View details for Web of Science ID 000177501500022
View details for PubMedID 12117602
Analgesia induced by chronic nicotine infusion in rats - Differences by gender and pain test
2001; 157 (1): 40-45
Acute administration of nicotine induces analgesia with subsequent development of tolerance. In human studies, females are less sensitive to the analgesic effects of nicotine than males. Few previous animal studies have investigated analgesic effects of chronic nicotine administration or addressed gender differences.To investigate whether chronic administration of nicotine induces analgesia in male and female rats as assessed by a battery of standard pain assays, if tolerance develops, and if hyperalgesia occurs following cessation of nicotine.Nicotine (free base; 6 mg/kg/day i.v.) or saline was administered for 2 weeks via implanted osmotic pumps. Pain behavior was assessed before, during, and for 3 weeks after nicotine infusion by measuring tail flick latency, hot-plate latency, and thermal paw withdrawal latency. The paw-withdrawal threshold to non-noxious mechanical stimuli was also measured. Effects of nicotine infusion, gender, and time were assessed by three-way analyses of variance.Both male and female rats exhibited a comparable degree of analgesia in the hot-plate test with development of tolerance during the 2-week infusion period.

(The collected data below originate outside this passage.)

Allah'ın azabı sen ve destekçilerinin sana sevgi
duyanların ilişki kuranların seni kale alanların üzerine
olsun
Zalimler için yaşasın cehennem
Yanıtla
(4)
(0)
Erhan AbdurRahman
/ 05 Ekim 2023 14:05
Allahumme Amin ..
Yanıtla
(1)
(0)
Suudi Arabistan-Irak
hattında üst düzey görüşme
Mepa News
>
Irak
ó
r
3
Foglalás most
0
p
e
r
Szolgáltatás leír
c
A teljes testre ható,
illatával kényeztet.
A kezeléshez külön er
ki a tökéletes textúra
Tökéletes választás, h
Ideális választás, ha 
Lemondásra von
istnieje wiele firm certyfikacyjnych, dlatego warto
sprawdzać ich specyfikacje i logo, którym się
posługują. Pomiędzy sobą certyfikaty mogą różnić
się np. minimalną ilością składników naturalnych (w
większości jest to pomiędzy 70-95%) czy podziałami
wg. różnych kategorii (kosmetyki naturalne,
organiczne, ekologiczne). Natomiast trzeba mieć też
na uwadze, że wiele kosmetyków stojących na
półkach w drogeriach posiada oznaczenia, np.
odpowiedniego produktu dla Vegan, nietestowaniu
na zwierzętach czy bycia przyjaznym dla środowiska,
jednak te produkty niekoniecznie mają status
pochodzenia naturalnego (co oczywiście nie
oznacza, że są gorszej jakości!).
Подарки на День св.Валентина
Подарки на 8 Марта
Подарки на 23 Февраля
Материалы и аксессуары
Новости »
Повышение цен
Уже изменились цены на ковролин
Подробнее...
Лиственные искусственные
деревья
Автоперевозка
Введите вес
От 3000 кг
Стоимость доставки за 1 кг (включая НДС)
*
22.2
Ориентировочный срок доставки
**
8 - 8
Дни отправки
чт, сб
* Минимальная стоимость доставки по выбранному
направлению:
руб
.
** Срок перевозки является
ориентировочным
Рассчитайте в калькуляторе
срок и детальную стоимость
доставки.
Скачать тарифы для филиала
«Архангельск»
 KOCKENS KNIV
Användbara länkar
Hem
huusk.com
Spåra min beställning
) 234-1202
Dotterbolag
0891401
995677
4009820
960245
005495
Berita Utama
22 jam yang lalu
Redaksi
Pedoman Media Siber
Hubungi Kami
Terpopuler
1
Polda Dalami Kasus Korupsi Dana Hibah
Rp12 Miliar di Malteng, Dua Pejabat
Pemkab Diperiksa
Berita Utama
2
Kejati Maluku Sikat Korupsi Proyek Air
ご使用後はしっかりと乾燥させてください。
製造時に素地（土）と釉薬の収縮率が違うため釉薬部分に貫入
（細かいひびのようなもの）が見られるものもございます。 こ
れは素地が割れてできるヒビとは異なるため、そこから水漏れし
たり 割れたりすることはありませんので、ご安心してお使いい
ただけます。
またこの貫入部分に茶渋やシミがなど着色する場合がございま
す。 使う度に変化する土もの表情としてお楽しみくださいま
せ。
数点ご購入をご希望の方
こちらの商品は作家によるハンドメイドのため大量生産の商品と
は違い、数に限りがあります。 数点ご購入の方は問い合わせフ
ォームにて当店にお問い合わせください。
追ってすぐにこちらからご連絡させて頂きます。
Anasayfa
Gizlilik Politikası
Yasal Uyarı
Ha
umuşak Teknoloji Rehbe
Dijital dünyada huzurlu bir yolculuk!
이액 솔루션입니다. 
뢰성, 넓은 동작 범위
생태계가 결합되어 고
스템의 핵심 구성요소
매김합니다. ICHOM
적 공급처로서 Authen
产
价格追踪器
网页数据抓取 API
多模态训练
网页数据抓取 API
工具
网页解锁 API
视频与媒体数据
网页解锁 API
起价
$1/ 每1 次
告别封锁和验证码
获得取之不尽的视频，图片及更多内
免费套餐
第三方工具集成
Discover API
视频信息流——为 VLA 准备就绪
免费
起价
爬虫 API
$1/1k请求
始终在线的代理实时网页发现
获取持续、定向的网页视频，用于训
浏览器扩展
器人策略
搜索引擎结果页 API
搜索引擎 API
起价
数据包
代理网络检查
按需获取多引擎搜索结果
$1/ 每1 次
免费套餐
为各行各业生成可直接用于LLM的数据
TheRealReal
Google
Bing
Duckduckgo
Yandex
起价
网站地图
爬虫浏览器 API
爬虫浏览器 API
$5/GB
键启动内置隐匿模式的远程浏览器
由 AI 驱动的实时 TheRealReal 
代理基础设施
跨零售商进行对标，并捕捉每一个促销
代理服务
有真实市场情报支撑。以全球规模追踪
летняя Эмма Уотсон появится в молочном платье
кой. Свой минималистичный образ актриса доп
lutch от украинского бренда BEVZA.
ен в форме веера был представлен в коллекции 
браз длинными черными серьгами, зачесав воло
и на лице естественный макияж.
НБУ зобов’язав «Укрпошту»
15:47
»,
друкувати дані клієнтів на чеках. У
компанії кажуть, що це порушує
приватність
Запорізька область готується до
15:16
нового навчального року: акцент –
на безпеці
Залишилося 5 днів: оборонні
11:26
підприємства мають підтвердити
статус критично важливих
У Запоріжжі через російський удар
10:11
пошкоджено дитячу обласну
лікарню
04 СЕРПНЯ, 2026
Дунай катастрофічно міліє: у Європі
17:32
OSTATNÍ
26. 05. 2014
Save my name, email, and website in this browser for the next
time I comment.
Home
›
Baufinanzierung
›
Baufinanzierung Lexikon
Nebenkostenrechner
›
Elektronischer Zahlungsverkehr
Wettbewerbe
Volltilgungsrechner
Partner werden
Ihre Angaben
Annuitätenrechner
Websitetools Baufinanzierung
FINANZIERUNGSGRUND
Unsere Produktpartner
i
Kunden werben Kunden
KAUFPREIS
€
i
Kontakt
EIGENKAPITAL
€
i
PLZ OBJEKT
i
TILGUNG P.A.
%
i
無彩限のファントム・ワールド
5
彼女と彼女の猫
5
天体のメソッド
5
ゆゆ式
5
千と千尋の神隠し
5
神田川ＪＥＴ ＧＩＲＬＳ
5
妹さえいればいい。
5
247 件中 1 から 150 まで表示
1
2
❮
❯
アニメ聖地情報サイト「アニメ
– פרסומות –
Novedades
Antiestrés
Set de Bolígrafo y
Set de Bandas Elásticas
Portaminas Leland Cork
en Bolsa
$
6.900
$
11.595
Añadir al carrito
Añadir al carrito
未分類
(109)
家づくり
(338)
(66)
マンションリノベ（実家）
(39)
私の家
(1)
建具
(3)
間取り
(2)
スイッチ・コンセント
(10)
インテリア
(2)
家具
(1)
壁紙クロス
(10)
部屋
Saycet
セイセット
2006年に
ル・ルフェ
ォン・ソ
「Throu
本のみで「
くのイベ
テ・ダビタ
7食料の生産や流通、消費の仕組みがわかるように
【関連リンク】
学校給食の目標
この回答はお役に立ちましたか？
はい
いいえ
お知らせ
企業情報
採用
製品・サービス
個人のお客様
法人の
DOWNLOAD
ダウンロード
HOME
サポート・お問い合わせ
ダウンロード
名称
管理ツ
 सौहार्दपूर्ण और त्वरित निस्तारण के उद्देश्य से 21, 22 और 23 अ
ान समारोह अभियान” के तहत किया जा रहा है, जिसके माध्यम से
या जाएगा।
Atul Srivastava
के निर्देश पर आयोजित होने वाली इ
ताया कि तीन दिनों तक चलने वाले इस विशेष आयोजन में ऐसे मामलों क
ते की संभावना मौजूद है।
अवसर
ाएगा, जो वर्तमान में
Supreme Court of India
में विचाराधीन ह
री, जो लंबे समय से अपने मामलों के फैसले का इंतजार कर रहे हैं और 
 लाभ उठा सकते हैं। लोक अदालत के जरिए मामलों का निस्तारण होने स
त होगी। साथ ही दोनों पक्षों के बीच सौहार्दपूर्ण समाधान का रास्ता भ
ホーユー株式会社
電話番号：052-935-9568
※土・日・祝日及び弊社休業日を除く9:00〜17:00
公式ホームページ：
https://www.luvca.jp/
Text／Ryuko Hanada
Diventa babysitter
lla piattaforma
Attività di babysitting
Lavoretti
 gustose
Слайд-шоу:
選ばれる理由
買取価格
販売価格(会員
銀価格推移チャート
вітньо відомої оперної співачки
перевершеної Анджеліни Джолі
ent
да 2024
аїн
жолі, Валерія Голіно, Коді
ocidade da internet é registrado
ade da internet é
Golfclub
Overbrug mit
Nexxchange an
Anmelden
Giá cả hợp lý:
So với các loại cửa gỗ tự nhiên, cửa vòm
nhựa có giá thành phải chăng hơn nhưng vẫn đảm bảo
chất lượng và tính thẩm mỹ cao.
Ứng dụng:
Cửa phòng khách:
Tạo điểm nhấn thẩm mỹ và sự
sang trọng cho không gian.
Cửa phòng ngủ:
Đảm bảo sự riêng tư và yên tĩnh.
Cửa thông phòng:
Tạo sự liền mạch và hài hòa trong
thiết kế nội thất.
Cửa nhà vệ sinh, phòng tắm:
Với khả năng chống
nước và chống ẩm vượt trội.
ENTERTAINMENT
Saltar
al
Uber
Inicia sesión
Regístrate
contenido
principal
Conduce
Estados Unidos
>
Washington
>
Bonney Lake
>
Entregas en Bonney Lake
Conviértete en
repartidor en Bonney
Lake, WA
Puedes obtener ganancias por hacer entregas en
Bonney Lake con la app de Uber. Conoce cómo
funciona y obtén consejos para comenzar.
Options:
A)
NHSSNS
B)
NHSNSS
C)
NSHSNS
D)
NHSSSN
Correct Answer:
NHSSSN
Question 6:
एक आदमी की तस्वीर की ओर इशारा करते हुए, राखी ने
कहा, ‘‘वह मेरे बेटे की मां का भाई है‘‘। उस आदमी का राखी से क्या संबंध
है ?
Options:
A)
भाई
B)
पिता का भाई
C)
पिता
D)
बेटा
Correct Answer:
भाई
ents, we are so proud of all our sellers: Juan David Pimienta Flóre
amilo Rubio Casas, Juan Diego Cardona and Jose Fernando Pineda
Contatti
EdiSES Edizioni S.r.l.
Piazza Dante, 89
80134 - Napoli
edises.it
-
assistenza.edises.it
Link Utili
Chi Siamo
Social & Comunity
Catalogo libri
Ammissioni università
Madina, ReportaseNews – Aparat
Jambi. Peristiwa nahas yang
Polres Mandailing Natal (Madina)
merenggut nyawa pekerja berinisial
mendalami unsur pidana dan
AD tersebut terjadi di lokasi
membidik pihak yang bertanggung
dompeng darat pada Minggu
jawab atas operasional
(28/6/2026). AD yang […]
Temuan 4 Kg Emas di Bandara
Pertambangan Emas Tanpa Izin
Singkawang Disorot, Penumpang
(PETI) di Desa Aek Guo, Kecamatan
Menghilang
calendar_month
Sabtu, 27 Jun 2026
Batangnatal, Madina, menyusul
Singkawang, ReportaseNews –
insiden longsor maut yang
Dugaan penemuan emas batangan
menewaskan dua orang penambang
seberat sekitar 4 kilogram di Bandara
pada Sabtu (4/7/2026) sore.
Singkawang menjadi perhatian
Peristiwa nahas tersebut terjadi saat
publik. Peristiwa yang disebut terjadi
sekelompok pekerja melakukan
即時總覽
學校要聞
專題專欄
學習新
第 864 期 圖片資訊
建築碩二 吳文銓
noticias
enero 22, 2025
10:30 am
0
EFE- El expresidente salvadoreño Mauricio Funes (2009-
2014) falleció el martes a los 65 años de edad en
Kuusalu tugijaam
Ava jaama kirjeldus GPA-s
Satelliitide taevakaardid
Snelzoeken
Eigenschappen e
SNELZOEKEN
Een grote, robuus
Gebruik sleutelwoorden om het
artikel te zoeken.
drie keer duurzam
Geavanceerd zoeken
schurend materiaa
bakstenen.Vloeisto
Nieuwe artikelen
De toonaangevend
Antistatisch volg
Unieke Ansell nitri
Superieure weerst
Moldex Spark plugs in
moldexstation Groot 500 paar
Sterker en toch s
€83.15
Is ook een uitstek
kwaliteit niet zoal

Males, but not females, showed analgesia in the tail flick test. Analgesia was not observed for thermally evoked paw withdrawal in either males or females, nor did nicotine affect non-noxious mechanically evoked paw withdrawals. Males and females showed cessation of weight gain during the first week of nicotine infusion.Chronic nicotine-induced analgesia was confirmed in both male and female rats as assessed using the hot-plate test which reflects integrated pain behavior. Males, but not females, exhibited analgesia in a nociceptive withdrawal reflex test (tail flick), indicating that nicotine-induced analgesia may depend on both the type of pain test and gender. The lack of nicotine-induced analgesia assessed by the tail flick reflex test in female rats is consistent with recent human studies showing that nicotine reduces pain elicited by brief noxious cutaneous stimulation in male but not female subjects.